> **Goal of the exercise**: Reading the records below, find how many lines include the word "output" and give that number alone.

___

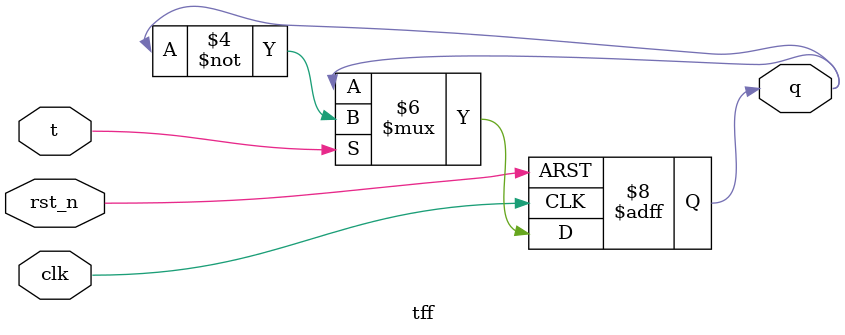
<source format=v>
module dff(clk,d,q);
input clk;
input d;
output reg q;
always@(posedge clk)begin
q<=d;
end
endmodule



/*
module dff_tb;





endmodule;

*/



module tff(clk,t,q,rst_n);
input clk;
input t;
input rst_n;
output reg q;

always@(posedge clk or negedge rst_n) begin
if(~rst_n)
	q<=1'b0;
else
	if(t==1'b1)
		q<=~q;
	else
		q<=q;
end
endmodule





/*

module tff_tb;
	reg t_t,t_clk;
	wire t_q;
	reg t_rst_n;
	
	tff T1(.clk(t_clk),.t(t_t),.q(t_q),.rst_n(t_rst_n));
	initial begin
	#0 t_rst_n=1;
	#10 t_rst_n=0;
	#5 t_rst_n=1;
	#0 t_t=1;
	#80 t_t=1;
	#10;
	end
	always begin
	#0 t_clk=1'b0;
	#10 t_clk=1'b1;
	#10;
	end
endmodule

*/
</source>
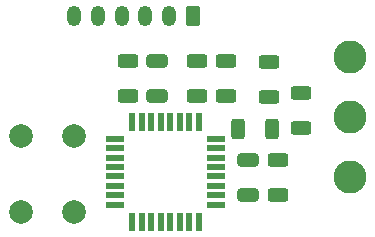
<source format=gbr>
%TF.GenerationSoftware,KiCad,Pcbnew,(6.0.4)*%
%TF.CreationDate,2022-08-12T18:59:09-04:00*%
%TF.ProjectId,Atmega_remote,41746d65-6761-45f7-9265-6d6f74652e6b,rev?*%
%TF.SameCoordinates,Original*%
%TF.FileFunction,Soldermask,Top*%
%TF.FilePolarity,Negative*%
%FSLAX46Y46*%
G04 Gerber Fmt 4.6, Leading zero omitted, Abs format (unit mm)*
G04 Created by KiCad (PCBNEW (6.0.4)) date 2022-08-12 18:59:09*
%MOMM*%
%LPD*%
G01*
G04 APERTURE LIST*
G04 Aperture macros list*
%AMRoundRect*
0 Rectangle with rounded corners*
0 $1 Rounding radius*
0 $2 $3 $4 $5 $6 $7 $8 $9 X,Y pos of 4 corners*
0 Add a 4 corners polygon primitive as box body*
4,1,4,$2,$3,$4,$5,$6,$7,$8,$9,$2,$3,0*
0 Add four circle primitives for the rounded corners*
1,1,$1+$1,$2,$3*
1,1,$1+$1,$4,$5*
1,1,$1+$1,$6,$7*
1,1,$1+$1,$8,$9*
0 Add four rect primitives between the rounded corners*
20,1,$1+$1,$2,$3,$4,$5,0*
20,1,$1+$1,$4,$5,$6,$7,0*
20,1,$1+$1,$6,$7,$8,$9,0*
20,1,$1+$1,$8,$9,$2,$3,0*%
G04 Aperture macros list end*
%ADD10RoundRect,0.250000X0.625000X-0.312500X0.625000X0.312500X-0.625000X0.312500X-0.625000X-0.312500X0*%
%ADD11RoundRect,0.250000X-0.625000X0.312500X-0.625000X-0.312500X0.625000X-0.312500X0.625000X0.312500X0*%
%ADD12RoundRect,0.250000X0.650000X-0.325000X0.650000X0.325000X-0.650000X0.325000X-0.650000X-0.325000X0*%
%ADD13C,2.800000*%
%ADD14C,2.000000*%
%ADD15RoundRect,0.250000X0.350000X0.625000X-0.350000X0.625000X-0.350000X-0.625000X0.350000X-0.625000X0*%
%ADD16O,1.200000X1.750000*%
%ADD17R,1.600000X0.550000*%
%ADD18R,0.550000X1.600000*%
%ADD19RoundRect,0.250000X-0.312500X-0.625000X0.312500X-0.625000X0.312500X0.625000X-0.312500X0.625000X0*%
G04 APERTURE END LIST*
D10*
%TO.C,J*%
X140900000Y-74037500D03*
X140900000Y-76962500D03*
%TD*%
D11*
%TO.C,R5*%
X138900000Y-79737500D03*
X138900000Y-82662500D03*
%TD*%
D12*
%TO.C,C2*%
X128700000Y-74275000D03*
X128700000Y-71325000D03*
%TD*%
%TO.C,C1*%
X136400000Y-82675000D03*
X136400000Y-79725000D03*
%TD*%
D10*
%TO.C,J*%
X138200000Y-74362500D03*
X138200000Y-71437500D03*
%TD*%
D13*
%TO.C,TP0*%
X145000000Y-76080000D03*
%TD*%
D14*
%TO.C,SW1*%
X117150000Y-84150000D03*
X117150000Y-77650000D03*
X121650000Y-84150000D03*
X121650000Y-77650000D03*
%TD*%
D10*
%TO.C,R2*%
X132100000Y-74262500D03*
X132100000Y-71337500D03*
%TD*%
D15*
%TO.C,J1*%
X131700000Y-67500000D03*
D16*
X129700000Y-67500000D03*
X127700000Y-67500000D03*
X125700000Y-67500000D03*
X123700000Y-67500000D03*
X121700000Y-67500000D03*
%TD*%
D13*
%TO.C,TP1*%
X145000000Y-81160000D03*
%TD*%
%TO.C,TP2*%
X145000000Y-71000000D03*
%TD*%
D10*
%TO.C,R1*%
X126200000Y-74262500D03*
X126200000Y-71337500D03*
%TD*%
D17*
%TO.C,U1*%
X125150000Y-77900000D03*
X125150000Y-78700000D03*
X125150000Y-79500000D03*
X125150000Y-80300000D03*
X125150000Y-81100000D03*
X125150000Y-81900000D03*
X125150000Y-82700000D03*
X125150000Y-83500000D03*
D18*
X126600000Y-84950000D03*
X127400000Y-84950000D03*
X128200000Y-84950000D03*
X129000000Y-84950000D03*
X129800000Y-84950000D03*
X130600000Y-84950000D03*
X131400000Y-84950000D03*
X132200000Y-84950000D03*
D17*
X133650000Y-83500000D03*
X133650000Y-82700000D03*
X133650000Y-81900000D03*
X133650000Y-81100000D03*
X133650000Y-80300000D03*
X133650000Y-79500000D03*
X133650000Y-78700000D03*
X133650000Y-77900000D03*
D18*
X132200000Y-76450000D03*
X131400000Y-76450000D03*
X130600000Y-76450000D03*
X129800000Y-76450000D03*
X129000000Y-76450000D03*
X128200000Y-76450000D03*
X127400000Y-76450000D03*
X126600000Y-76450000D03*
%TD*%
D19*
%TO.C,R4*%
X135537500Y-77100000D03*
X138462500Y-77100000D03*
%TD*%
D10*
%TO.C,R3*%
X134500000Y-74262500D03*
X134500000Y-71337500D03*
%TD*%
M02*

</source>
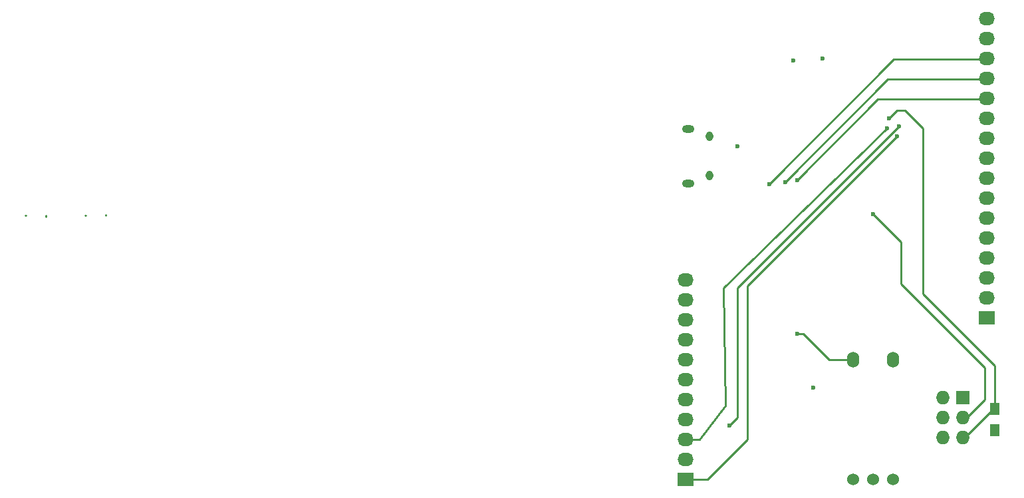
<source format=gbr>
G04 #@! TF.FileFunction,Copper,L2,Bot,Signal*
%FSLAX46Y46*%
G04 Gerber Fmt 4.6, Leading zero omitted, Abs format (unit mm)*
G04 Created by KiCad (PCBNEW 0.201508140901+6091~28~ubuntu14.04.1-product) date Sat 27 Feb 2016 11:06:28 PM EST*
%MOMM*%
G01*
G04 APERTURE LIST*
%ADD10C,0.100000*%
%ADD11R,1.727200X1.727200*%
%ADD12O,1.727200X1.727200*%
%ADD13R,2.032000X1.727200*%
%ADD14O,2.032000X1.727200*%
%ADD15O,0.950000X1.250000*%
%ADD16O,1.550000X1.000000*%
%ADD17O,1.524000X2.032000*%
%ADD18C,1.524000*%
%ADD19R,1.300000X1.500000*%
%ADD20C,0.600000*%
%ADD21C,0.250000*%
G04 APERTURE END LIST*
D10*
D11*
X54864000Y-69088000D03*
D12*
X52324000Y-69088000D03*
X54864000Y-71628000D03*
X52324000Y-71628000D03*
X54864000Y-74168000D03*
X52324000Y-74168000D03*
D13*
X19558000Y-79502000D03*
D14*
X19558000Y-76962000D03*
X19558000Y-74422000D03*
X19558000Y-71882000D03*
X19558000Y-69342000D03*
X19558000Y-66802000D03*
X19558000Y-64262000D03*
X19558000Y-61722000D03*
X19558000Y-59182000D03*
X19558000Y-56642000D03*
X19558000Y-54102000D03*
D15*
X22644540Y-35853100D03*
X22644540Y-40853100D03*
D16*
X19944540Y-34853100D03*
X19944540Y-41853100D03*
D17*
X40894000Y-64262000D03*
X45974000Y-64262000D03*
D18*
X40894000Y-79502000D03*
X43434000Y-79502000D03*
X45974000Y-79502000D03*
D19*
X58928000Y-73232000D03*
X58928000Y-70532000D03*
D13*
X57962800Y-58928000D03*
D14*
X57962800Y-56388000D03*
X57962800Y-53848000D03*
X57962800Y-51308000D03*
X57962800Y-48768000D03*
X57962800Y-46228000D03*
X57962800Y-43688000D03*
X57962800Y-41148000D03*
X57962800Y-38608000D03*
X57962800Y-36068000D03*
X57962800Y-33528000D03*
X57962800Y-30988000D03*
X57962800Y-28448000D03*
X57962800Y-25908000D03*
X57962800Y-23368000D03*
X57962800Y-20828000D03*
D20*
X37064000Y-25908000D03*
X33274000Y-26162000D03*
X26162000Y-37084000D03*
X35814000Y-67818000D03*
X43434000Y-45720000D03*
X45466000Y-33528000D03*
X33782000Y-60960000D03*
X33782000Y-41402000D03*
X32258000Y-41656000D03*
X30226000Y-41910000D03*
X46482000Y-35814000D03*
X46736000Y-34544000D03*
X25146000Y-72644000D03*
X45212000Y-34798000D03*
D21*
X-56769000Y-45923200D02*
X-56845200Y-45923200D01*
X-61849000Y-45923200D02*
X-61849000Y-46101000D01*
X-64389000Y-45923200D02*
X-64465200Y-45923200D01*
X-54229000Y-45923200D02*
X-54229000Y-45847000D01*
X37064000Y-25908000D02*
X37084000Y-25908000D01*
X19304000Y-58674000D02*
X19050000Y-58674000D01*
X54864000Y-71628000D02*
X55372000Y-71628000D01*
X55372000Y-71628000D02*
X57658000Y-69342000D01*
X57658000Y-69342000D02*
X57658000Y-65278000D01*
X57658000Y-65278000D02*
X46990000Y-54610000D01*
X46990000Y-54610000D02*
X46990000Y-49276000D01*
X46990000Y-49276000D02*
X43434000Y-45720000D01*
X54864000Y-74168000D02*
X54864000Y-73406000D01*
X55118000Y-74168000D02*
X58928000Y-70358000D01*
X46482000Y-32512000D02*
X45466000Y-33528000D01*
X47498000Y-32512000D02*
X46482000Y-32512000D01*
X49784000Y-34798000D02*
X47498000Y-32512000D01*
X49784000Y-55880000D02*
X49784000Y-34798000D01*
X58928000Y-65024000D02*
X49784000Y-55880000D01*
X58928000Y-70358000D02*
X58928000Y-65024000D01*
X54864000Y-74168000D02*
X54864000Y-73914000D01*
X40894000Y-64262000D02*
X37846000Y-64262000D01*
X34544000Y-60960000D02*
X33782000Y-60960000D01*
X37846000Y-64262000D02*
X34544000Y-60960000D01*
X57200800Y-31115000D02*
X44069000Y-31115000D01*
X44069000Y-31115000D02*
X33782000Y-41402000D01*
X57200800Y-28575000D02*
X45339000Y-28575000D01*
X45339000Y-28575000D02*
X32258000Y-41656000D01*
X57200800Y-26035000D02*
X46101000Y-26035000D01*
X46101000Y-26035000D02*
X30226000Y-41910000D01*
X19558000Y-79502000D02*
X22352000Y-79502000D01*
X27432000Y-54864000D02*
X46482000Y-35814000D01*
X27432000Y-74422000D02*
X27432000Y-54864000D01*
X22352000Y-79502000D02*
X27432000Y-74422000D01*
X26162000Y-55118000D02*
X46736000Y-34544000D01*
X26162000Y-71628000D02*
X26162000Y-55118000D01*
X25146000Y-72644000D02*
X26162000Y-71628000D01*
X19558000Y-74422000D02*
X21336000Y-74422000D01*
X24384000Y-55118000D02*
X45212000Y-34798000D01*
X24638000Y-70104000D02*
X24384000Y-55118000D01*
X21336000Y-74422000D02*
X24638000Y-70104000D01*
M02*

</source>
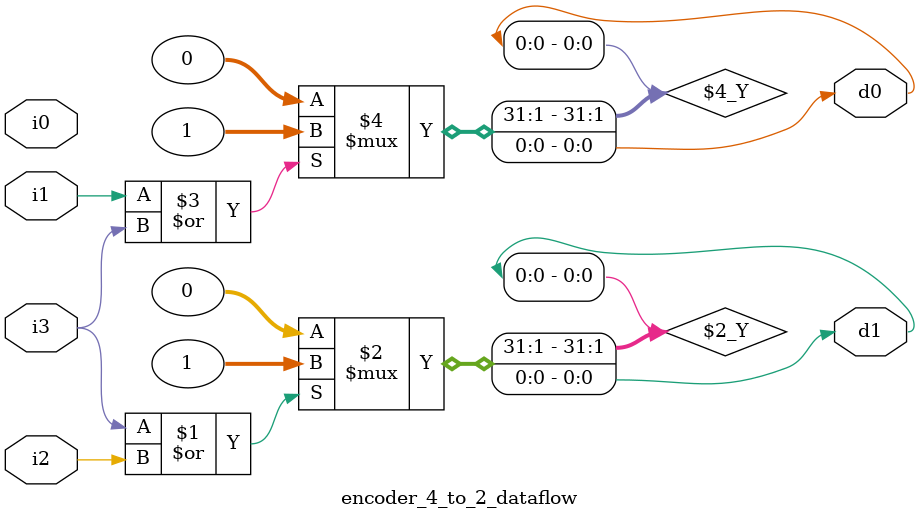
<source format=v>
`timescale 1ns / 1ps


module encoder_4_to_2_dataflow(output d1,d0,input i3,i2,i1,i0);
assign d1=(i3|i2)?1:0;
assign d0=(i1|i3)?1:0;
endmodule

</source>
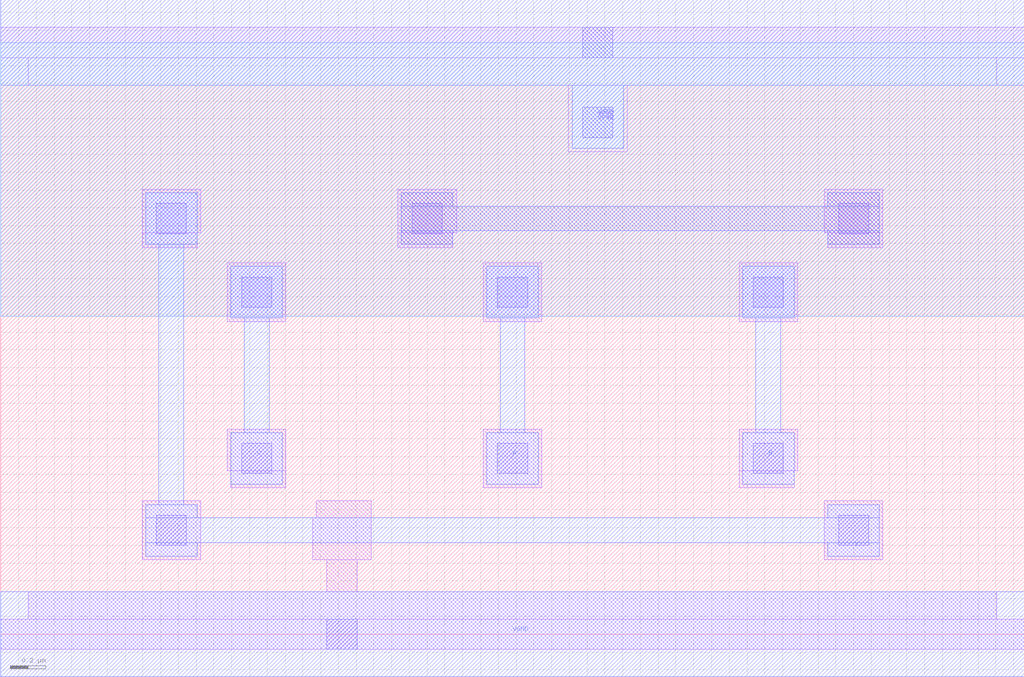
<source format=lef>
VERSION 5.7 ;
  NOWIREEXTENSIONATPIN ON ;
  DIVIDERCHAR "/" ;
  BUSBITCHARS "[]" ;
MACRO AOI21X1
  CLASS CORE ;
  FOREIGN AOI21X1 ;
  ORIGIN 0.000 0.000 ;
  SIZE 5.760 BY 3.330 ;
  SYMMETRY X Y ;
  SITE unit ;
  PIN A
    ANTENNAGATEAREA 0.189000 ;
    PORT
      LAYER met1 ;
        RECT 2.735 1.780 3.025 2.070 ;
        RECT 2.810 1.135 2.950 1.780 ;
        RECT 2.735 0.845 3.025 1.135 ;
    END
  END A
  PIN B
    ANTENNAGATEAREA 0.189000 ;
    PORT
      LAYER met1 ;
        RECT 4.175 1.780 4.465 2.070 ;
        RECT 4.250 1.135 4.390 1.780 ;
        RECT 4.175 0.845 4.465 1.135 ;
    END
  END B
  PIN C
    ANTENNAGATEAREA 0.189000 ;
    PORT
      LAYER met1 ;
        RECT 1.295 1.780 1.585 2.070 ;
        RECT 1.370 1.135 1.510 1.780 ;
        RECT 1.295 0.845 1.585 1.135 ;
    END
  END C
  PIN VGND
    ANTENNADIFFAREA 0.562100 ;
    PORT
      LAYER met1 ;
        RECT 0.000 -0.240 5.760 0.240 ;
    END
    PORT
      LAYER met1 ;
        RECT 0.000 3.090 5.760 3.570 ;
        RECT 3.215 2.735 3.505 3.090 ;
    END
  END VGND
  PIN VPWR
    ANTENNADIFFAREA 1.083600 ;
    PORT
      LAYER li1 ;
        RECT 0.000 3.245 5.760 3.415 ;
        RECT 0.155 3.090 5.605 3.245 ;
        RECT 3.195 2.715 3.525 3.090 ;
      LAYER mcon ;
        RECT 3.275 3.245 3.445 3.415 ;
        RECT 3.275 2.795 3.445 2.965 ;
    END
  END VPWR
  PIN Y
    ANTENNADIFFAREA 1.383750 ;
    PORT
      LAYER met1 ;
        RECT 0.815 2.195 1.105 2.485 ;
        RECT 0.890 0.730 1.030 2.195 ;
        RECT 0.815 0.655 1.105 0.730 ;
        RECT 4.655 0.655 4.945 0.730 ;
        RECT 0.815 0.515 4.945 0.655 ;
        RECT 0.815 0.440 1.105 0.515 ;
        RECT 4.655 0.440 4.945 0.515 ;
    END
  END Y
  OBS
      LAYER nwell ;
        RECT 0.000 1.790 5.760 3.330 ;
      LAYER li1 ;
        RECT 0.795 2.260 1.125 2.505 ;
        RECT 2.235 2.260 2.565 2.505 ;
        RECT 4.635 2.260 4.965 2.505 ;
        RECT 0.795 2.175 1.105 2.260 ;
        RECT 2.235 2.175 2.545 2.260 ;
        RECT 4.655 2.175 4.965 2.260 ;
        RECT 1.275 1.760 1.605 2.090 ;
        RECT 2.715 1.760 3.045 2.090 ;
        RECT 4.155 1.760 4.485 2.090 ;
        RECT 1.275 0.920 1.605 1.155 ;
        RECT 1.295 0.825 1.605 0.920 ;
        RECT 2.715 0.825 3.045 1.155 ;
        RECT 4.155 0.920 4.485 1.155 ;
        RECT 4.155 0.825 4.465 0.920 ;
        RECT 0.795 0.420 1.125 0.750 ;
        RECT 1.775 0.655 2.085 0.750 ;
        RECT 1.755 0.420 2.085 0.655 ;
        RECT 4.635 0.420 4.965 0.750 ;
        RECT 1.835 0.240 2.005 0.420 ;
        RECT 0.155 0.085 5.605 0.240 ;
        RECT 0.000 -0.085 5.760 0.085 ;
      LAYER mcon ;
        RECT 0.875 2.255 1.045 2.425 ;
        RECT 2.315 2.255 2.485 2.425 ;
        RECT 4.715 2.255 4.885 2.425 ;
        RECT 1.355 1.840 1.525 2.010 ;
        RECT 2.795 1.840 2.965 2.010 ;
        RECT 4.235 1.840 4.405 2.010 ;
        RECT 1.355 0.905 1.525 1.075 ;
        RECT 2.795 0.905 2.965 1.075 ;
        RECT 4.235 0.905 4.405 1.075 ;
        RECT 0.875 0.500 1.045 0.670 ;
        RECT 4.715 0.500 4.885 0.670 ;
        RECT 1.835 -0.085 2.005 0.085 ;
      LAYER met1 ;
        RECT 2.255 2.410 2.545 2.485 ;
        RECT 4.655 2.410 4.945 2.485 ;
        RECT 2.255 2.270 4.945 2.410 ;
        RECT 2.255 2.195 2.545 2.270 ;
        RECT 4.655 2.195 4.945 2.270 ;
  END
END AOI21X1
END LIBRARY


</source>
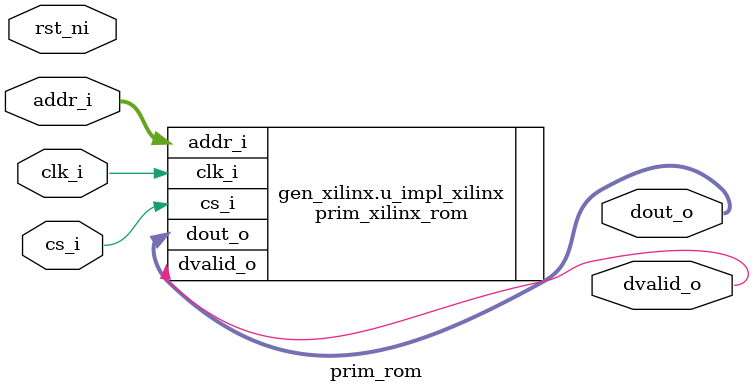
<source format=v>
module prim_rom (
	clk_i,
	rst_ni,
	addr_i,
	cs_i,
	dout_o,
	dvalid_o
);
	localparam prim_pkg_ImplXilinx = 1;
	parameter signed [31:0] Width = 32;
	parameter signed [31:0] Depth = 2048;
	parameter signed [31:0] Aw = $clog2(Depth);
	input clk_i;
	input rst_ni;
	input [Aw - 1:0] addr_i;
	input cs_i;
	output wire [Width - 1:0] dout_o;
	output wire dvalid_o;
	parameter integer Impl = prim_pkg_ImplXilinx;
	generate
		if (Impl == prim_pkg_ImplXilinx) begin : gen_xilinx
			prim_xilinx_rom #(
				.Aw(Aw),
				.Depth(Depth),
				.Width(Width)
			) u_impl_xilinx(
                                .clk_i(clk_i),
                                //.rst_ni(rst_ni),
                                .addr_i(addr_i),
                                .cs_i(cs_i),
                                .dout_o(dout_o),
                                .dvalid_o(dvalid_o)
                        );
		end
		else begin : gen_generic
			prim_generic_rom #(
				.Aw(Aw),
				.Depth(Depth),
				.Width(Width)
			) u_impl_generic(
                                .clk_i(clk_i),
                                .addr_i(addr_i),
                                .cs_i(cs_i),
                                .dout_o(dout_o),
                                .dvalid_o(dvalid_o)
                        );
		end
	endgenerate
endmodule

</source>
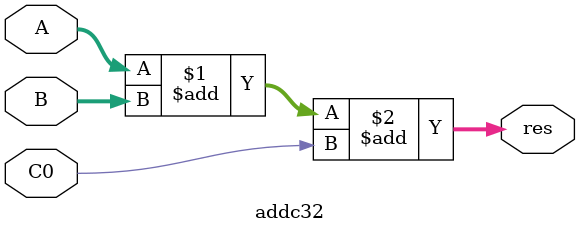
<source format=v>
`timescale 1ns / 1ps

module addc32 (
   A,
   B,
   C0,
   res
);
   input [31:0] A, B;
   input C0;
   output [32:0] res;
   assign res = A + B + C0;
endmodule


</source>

___

> **Answer to this task**: 6